> _GIVEN ENTRIES_:
========================================
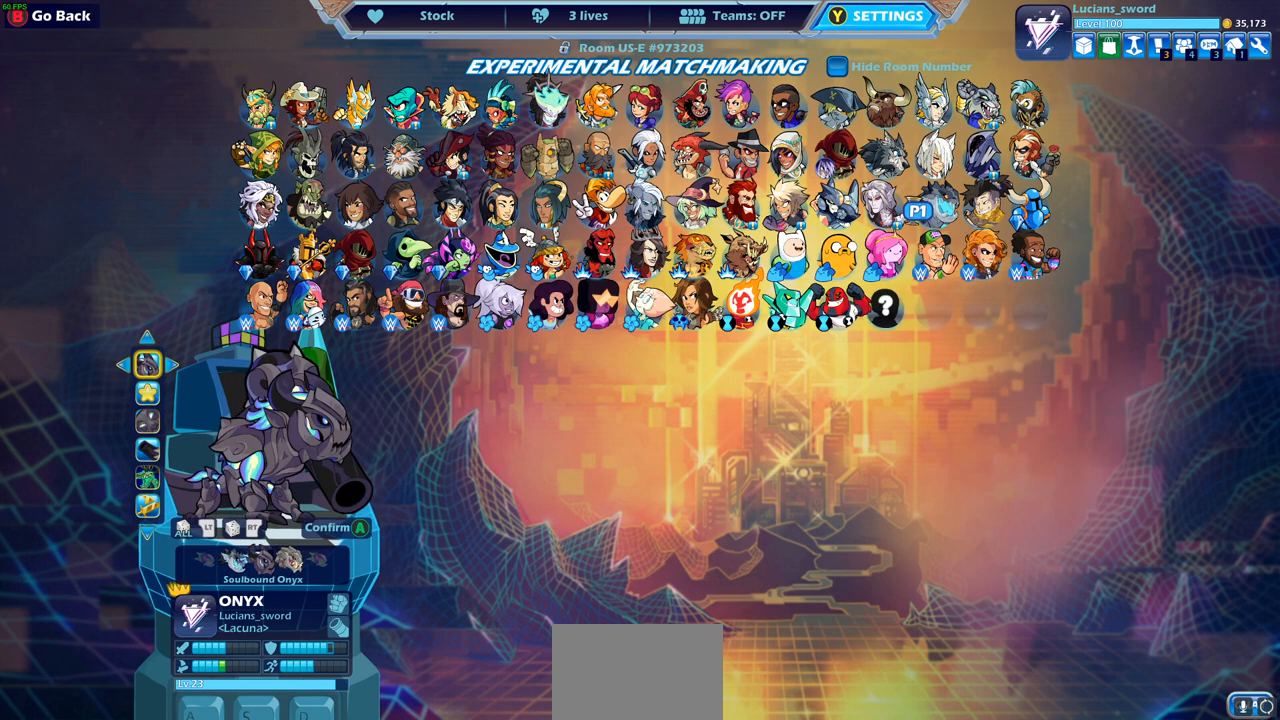
{"buttons": [], "left_stick": "center", "right_stick": "center", "events": [[133, "DPAD_LEFT", "up"], [333, "DPAD_RIGHT", "down"], [450, "DPAD_RIGHT", "up"]]}
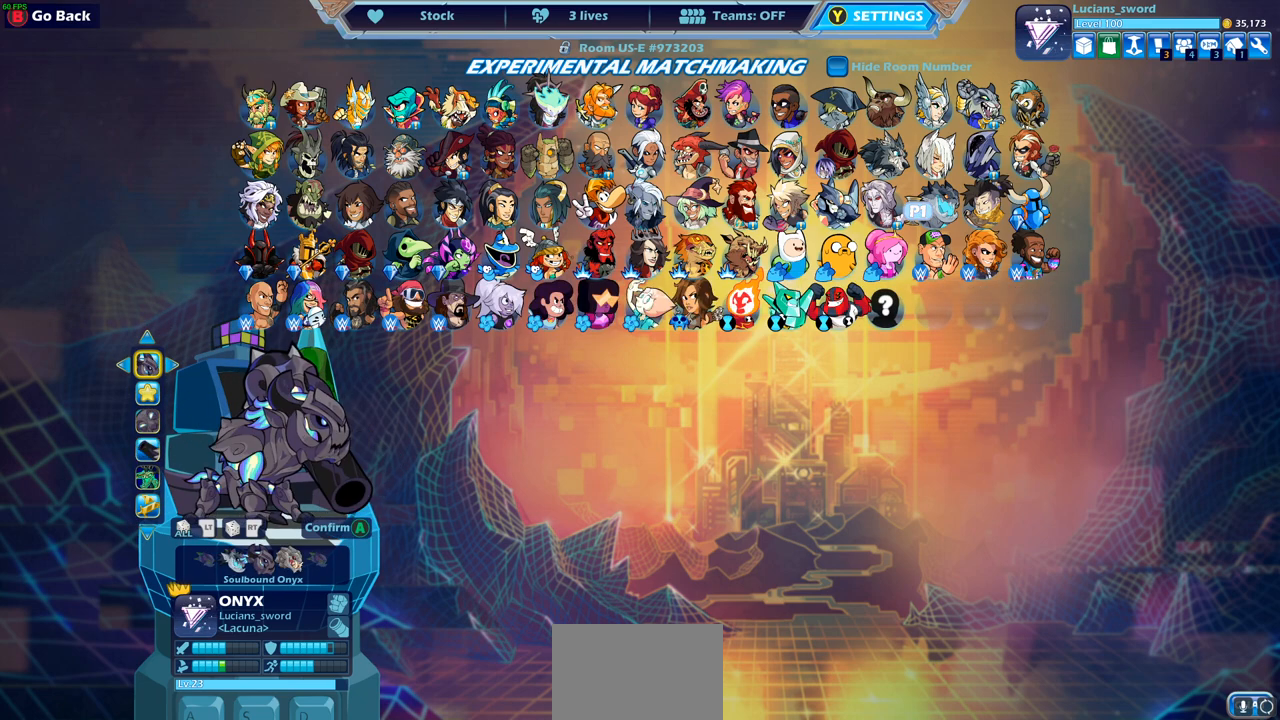
{"buttons": [], "left_stick": "center", "right_stick": "center", "events": []}
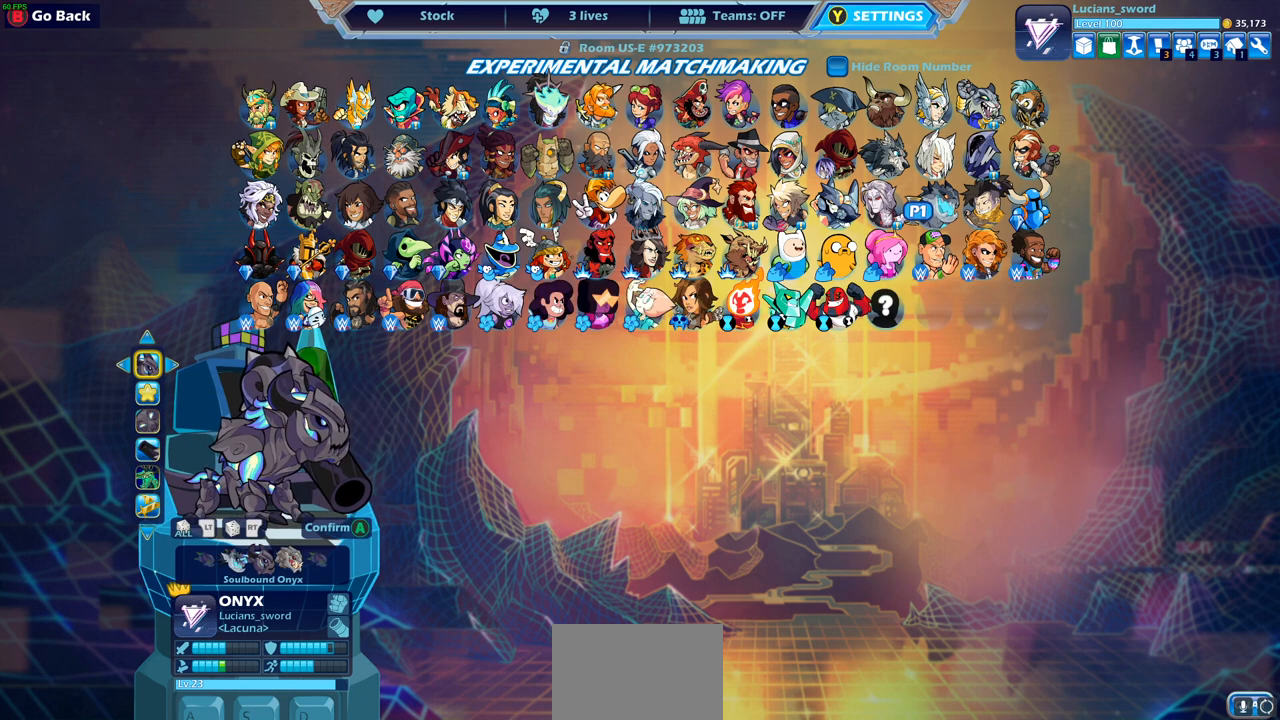
{"buttons": [], "left_stick": "center", "right_stick": "center", "events": []}
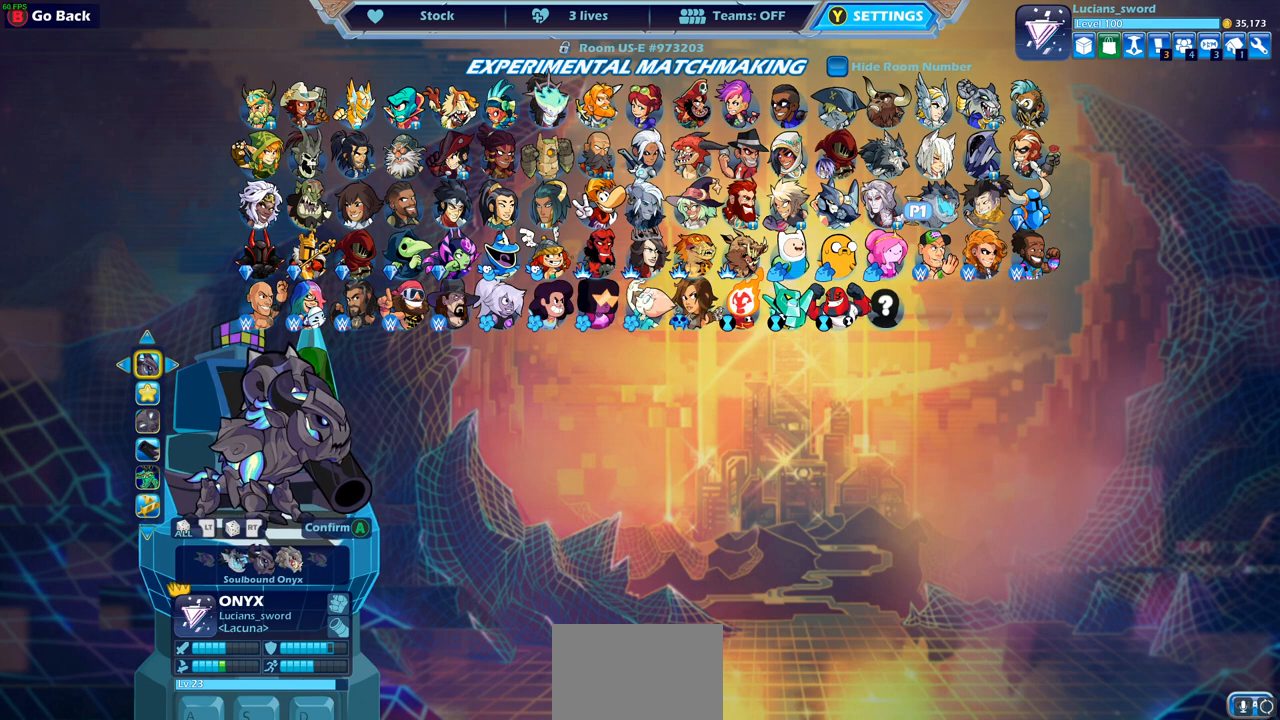
{"buttons": [], "left_stick": "center", "right_stick": "center", "events": []}
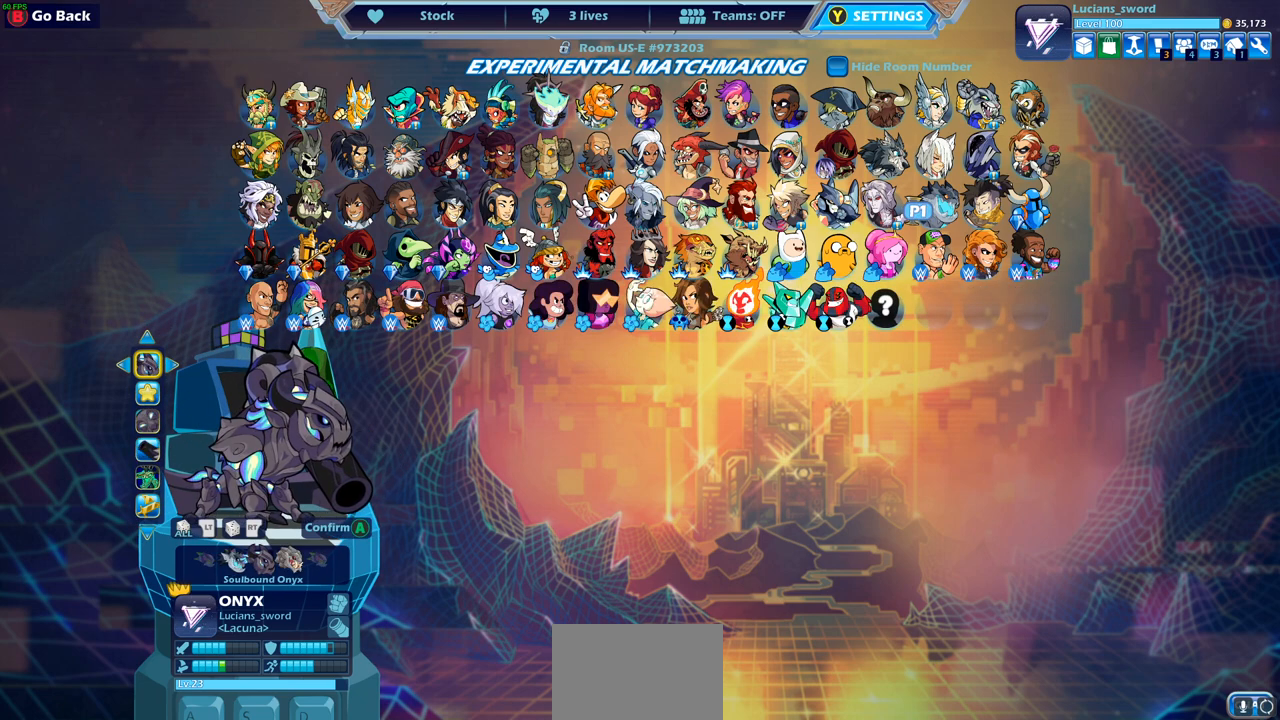
{"buttons": [], "left_stick": "center", "right_stick": "center", "events": []}
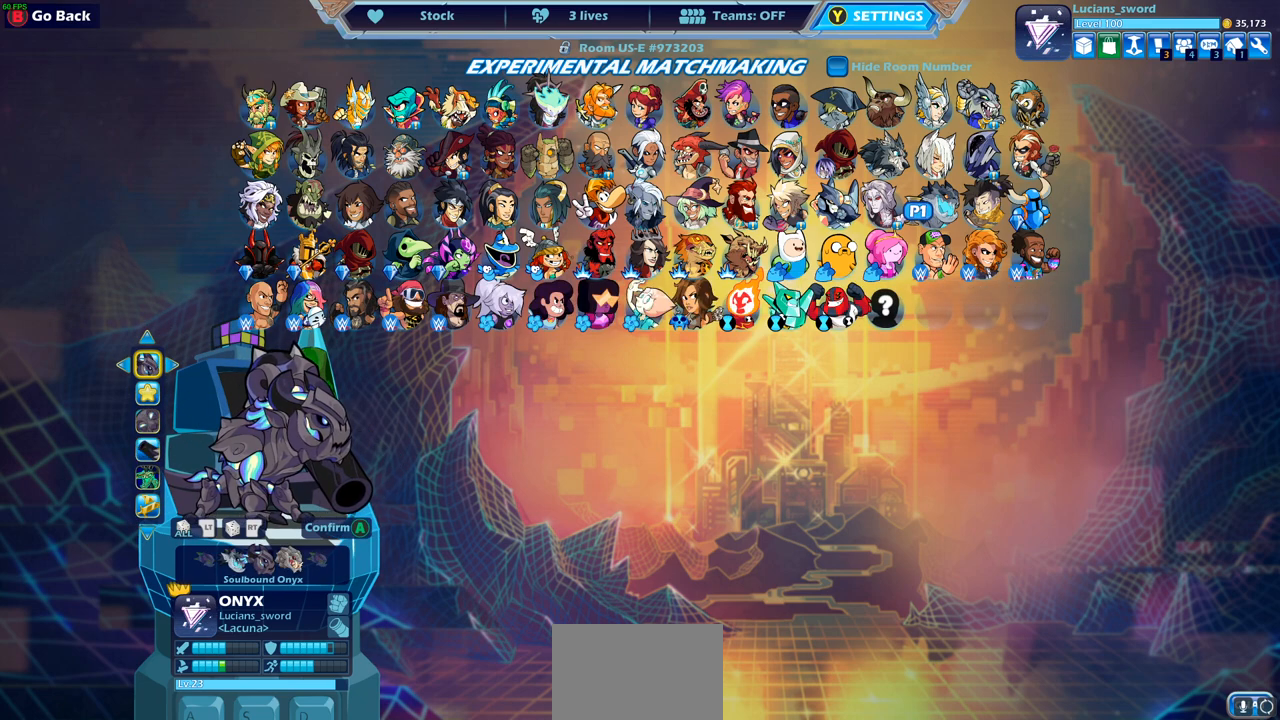
{"buttons": [], "left_stick": "center", "right_stick": "center", "events": [[17, "DPAD_DOWN", "down"], [133, "DPAD_DOWN", "up"], [467, "DPAD_DOWN", "down"], [500, "DPAD_DOWN", "up"]]}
========================================
> _DESCRIPTION OF THE TASK_: Give back the listing exactly, without a single picture.

> _TASK RESULT_:
{"buttons": [], "left_stick": "center", "right_stick": "center", "events": [[133, "DPAD_LEFT", "up"], [333, "DPAD_RIGHT", "down"], [450, "DPAD_RIGHT", "up"]]}
{"buttons": [], "left_stick": "center", "right_stick": "center", "events": []}
{"buttons": [], "left_stick": "center", "right_stick": "center", "events": []}
{"buttons": [], "left_stick": "center", "right_stick": "center", "events": []}
{"buttons": [], "left_stick": "center", "right_stick": "center", "events": []}
{"buttons": [], "left_stick": "center", "right_stick": "center", "events": [[17, "DPAD_DOWN", "down"], [133, "DPAD_DOWN", "up"], [467, "DPAD_DOWN", "down"], [500, "DPAD_DOWN", "up"]]}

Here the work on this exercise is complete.